The PyTorch version is incorrect.
Doraemonzzz opened this issue · comments
Thank you for your work, this is a great project. However, I encountered some environment issues while running it. I have tried 2.4.0.dev20240419+cu121
, 2.4.0.dev20240612+cu121
, and 2.5.0.dev20240617+cu121
, but all of these resulted in errors. Could you please provide the correct torch version that can be used with the main branch? Thank you.
I didn't get the code up and running either. The test model using debug_model.toml ran successfully. But when trying to train llama3 using llama3_8b.toml, I had several ImportErrors:
cannot import name 'Partial' from 'torch.distributed._tensor'
cannot import name 'CheckpointPolicy’ from 'torch.utils.checkpoint'
etc.
I tried torch-2.4.0.dev20240412 (which torchtitan is verified on according to README) from https://download.pytorch.org/whl/nightly/cu118/torch-2.4.0.dev20240412%2Bcu118-cp310-cp310-linux_x86_64.whl and several other pytorch nightly builds with no luck.
It seems we need a specific version of pytorch nightly.
This is due to the PyTorch PR was reverted:
pytorch/pytorch#125795
You can manually patch your code based on the change in this 2 PRs: #397 #401
Thank you for your response. I am currently encountering the following issue:
ModuleNotFoundError: No module named 'torch.distributed.pipelining
The torch version is "2.4.0.dev20240419+cu121".
Just as the previous issue, this is caused by active API changing during release on PyTorch side. Since PyTorch is preparing the next minor release, the API is actively changing recently. One suggestion is to wait for those change getting into nightly build and use nightly build pytorch, or compile PyTorch using the latest github branch. We understand the inconvenience but right now we couldn't come up with a better solution... :-(
update: I believe 2.5.0.dev20240617+cu121 should be enough new to include the API change.

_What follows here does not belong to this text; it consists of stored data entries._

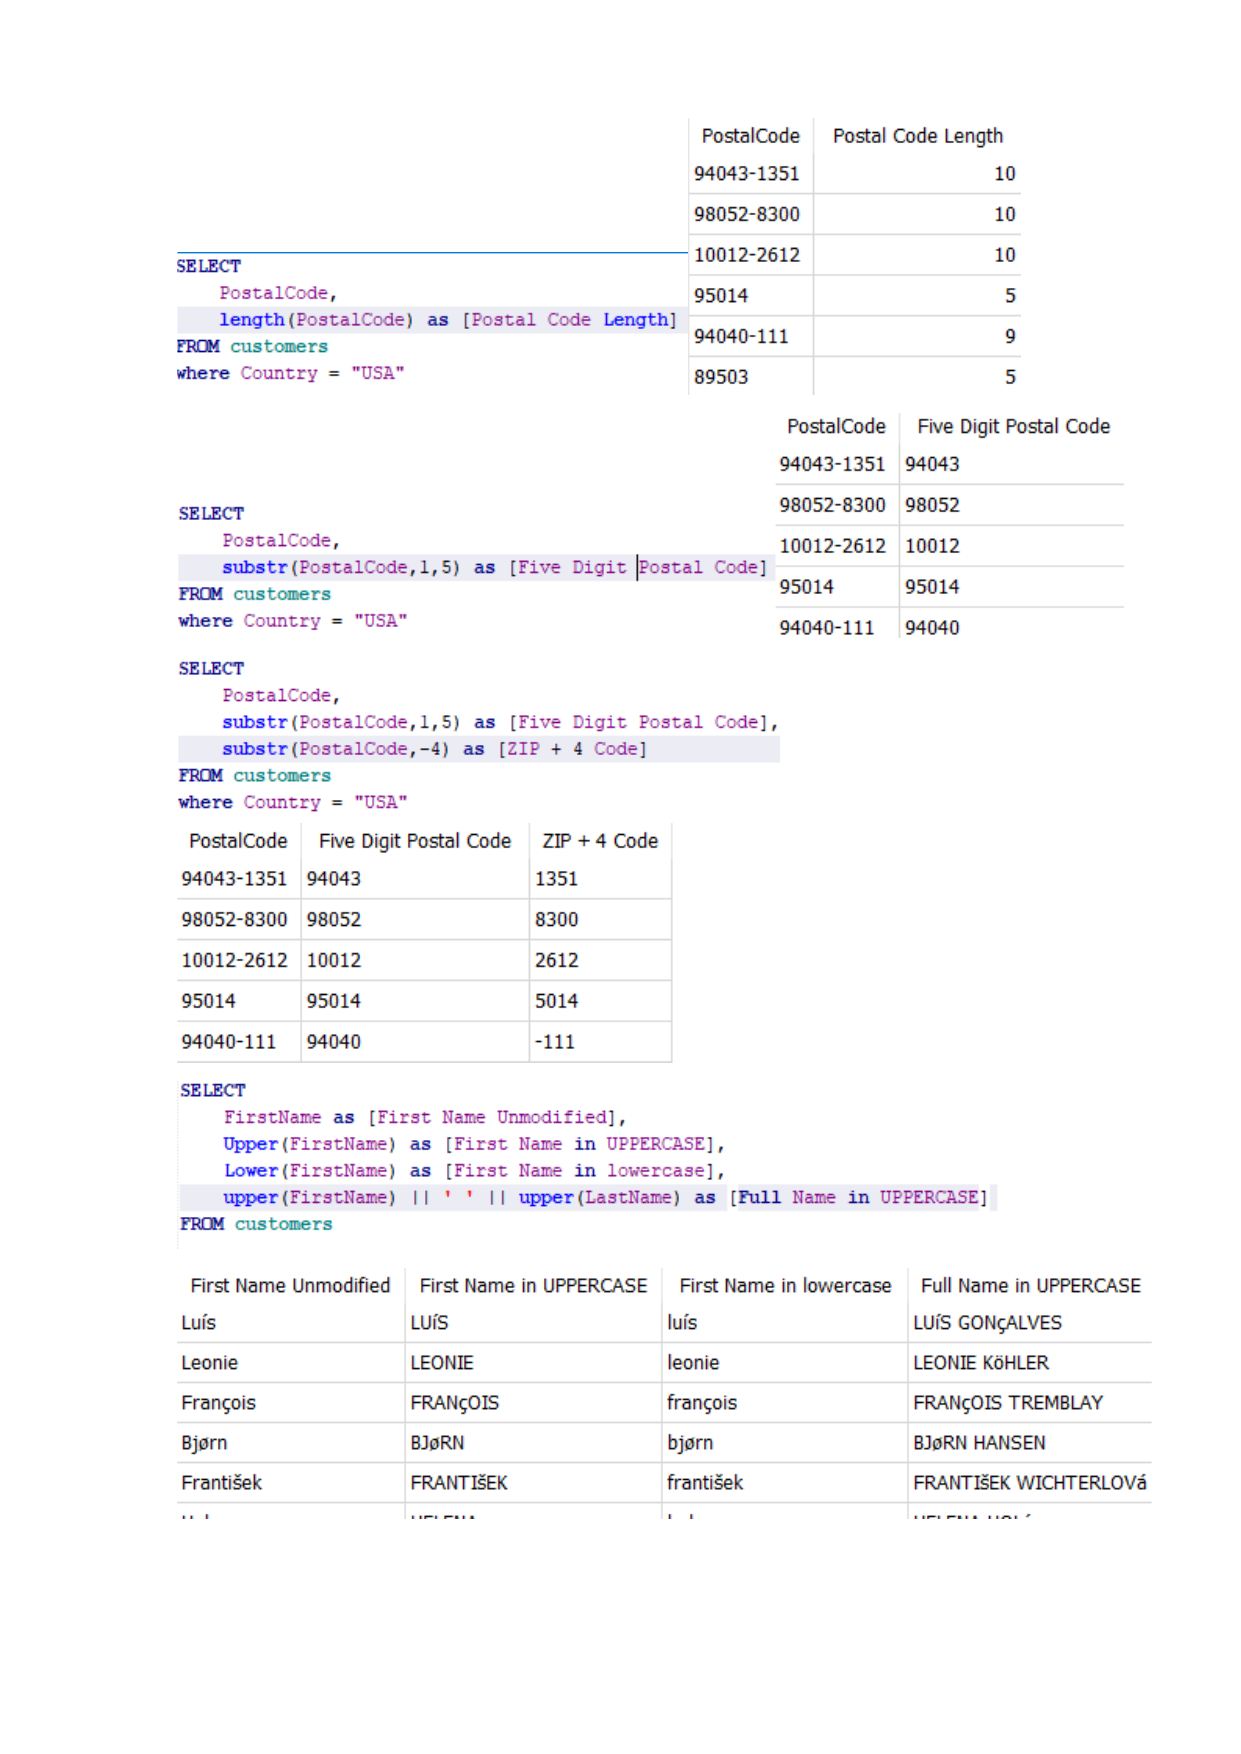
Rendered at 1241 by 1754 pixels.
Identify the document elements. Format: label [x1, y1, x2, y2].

picture [177, 1081, 998, 1249]
picture [177, 1268, 1152, 1519]
picture [177, 823, 676, 1063]
picture [177, 413, 1124, 638]
picture [177, 118, 1021, 395]
picture [177, 656, 781, 821]
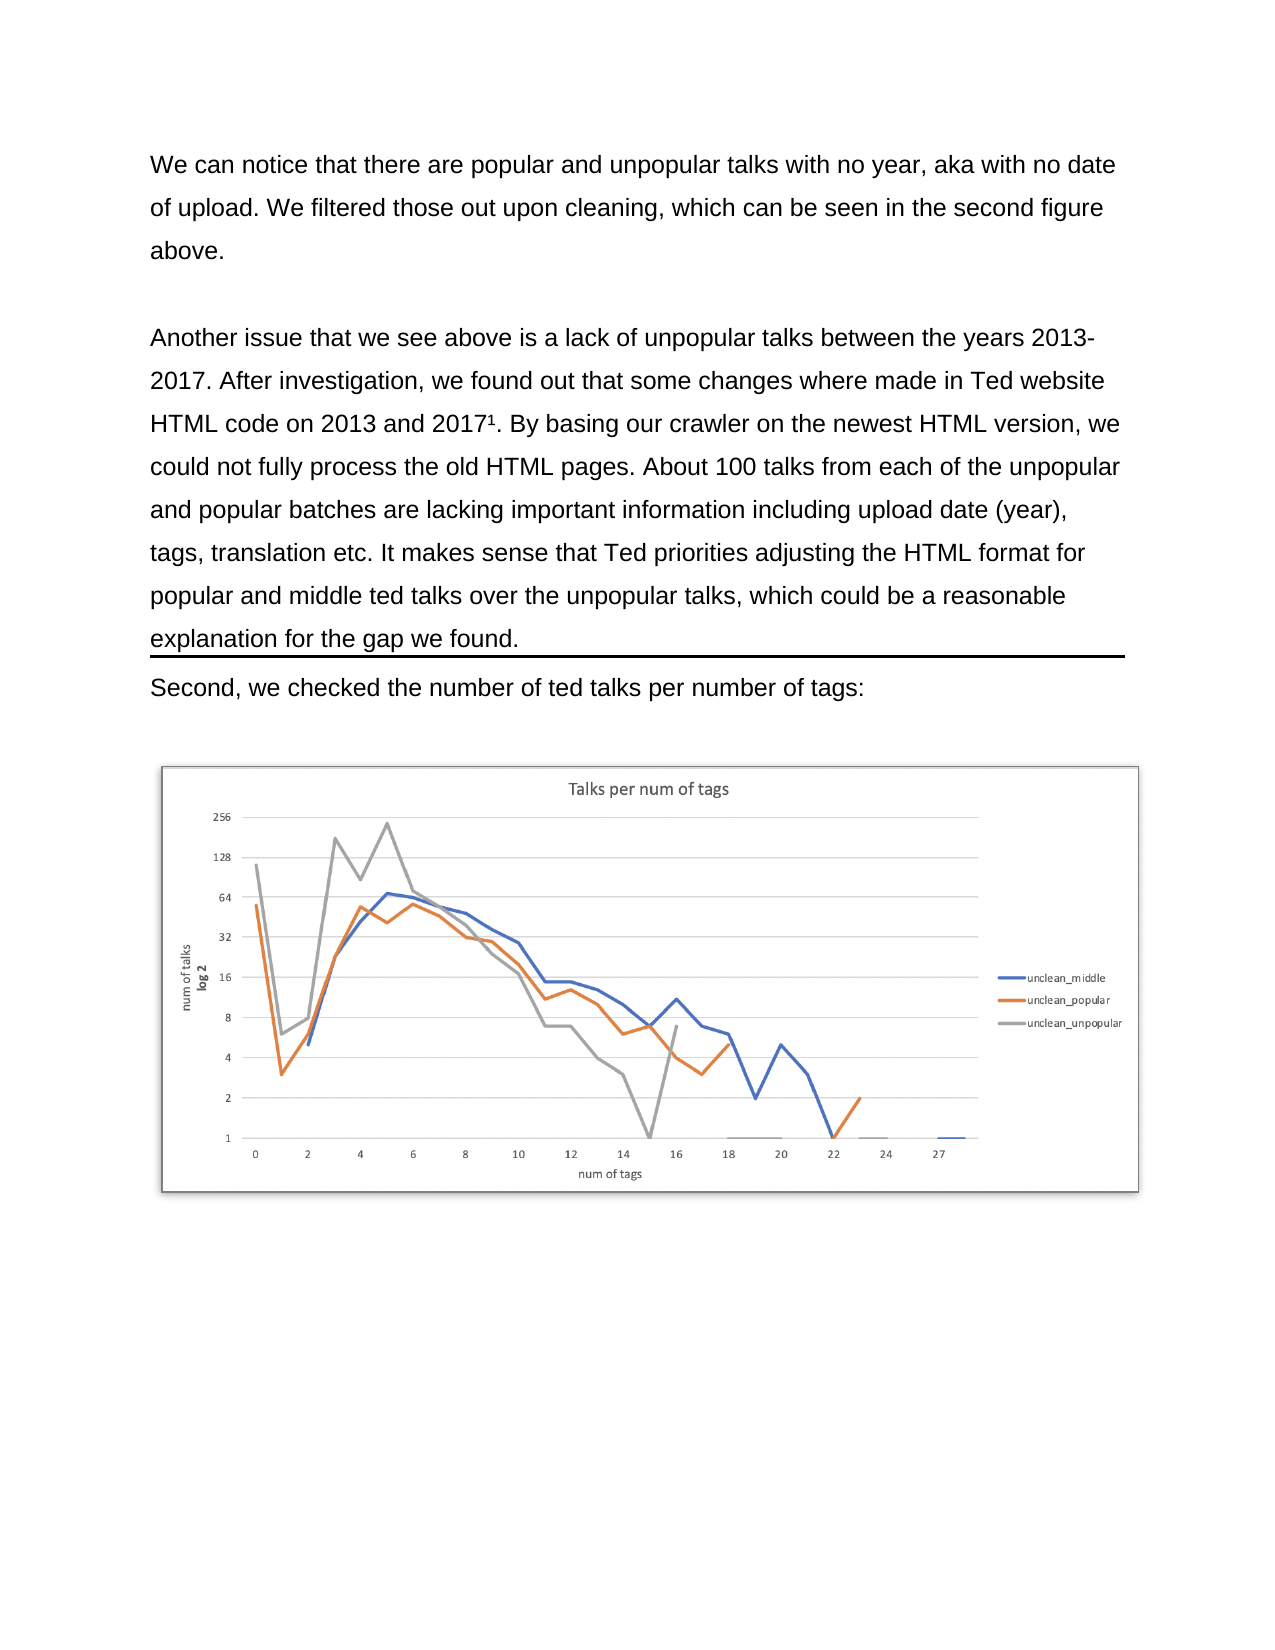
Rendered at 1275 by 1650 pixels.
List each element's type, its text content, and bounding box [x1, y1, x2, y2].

Thank you for the version you provided. We have successfully run the code on version 2.5.0.dev20240617+cu121. By the way, could you please explain the purpose of the following code in norms.py? It seems that we couldn't find the corresponding documentation.
@partial(
local_map,
out_placements=[Shard(1)],
in_placements=(None, [Shard(1)], [Replicate()], None),
)
@Doraemonzzz Thanks for your interest in our new experimental feature (this is why there's no official doc about it) local_map
. In short, this decorator allows user to call the decorated function on DTensor
, with user-specified sharding specification (i.e. placements). See pytorch/pytorch#123676 for details.

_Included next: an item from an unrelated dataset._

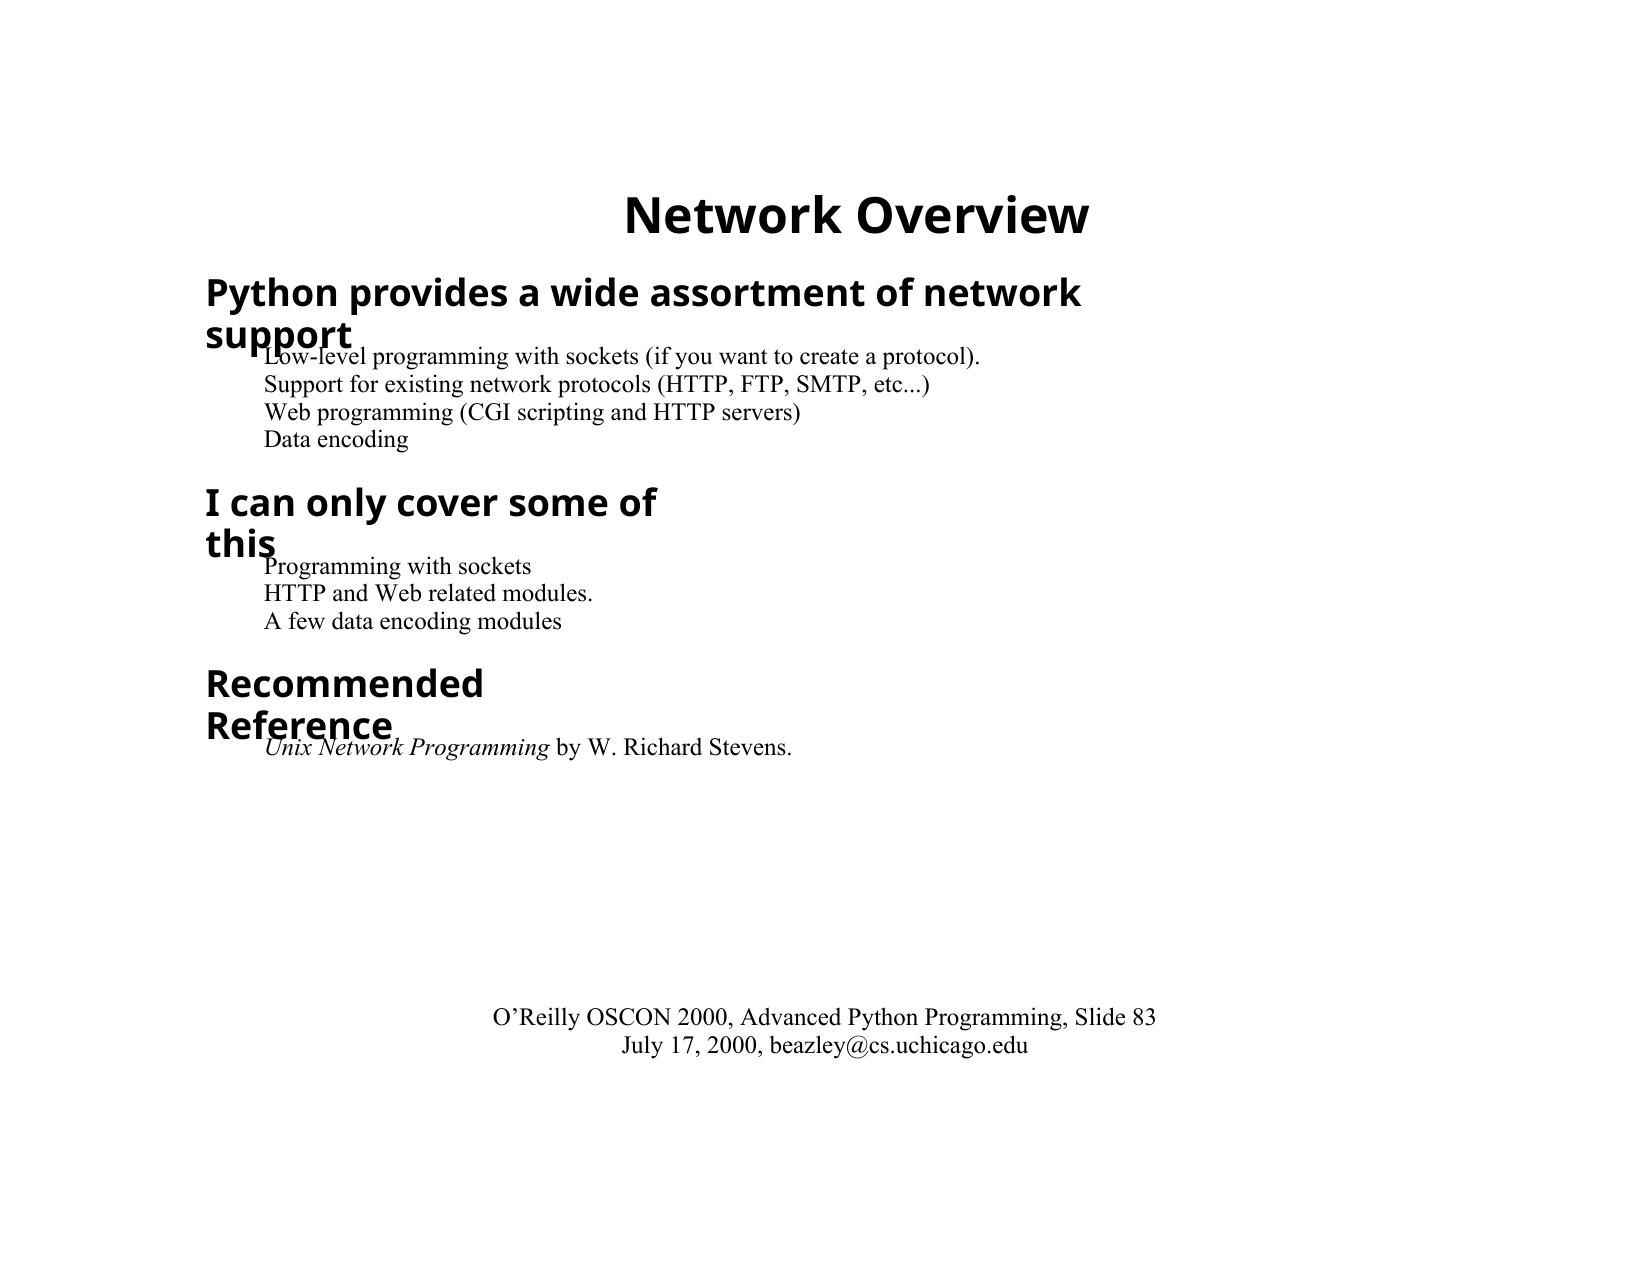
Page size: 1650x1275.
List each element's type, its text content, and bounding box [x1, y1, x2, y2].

Since pytorch/pytorch#125795 is re-landed, this issue should be gone in recent PyTorch nightly soon.
Thank you for your response. I am currently encountering the following issue:
ModuleNotFoundError: No module named 'torch.distributed.pipelining
The torch version is "2.4.0.dev20240419+cu121".
Hi, I also encountered this issue. I installed all the dependencies as recommended:
git clone https://github.com/pytorch/torchtitan
cd torchtitan
pip install -r requirements.txt
pip3 install --pre torch --index-url https://download.pytorch.org/whl/nightly/cu121 # or cu118
pip3 install --pre torchdata --index-url https://download.pytorch.org/whl/nightly
and my resulting torch version is 2.3.1+cu121. Any suggestions? How to switch to 2.5.0.dev20240617+cu121 ? I cannot find it online
Update: problem solved by using
pip3 install --pre torch==2.5.0.dev20240617 --index-url https://download.pytorch.org/whl/nightly/cu121
Encountering the same issue.
[rank0]: File "/opt/ml/code/torchtitan/parallelisms/parallelize_llama.py", line 415, in apply_ac
[rank0]: transformer_block = checkpoint_wrapper(transformer_block, ac_config)
[rank0]: ^^^^^^^^^^^^^^^^^^^^^^^^^^^^^^^^^^^^^^^^^^^^^^^^
[rank0]: File "/opt/ml/code/torchtitan/parallelisms/parallelize_llama.py", line 50, in checkpoint_wrapper
[rank0]: from torch.utils.checkpoint import (
[rank0]: ImportError: cannot import name 'CheckpointPolicy' from 'torch.utils.checkpoint' (/opt/conda/lib/python3.11/site-packages/torch/utils/checkpoint.py)